*** Opening Exercise text ***
Thursday, December 07, 2006

A MOST DISINGENUOUS PARADOX

Today, on the anniversary of Japan's attack on Pearl Harbor that killed 2,403 Americans, Victor Davis Hanson compares the timeline of WWII with today's war on terror and identifies a number of paradoxes:
The limitations on our war-making are just as often self-imposed. Yes, we defeated the Axis powers in less than four years, but it was at a ghastly cost. To defeat both Japan and Germany, we averaged over 8,000 Americans lost every month of the war - compared to around 50 per month since Sept. 11.
[...]
A stronger, far more affluent United States believes it can use less of its power against the terrorists than a much poorer America did against the formidable Japanese and Germans.

World War II, which saw more than 400,000 Americans killed, was not nearly as controversial or frustrating as one that has so far taken less than one-hundredth of that terrible toll.

And after Pearl Harbor, Americans believed they had no margin of error in an elemental war for survival. Today, we are apparently convinced that we can lose ground, whether in Afghanistan or Iraq, and still not lose either the war or our civilization.
*** Closing Exercise text ***
**Task list**
1) In the Pearl Harbor anniversary post, how many Americans were killed in Japan's attack on Pearl Harbor?
2) Repeat the stretch of the Pearl Harbor anniversary post from "Today, on the" through "that terrible toll.".
3) List every country named in the Pearl Harbor anniversary post.
None of the data is required for the work on this text.
*** Opening Entries supplied ***
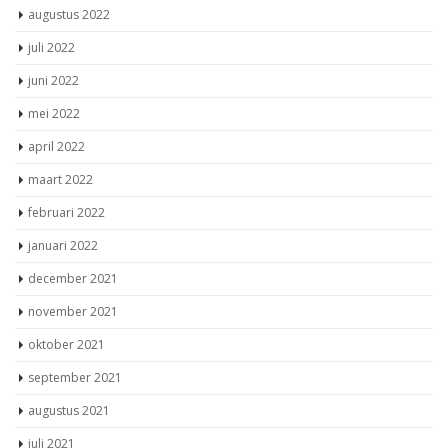
augustus 2022
juli 2022
juni 2022
mei 2022
april 2022
maart 2022
februari 2022
januari 2022
december 2021
november 2021
oktober 2021
september 2021
augustus 2021
juli 2021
*** Closing Entries supplied ***
**Answers to the tasks**
1) 2,403 Americans.

2)
Today, on the anniversary of Japan's attack on Pearl Harbor that killed 2,403 Americans, Victor Davis Hanson compares the timeline of WWII with today's war on terror and identifies a number of paradoxes:
The limitations on our war-making are just as often self-imposed. Yes, we defeated the Axis powers in less than four years, but it was at a ghastly cost. To defeat both Japan and Germany, we averaged over 8,000 Americans lost every month of the war - compared to around 50 per month since Sept. 11.
[...]
A stronger, far more affluent United States believes it can use less of its power against the terrorists than a much poorer America did against the formidable Japanese and Germans.

World War II, which saw more than 400,000 Americans killed, was not nearly as controversial or frustrating as one that has so far taken less than one-hundredth of that terrible toll.

3) Japan, Germany, the United States (also called America), Afghanistan, Iraq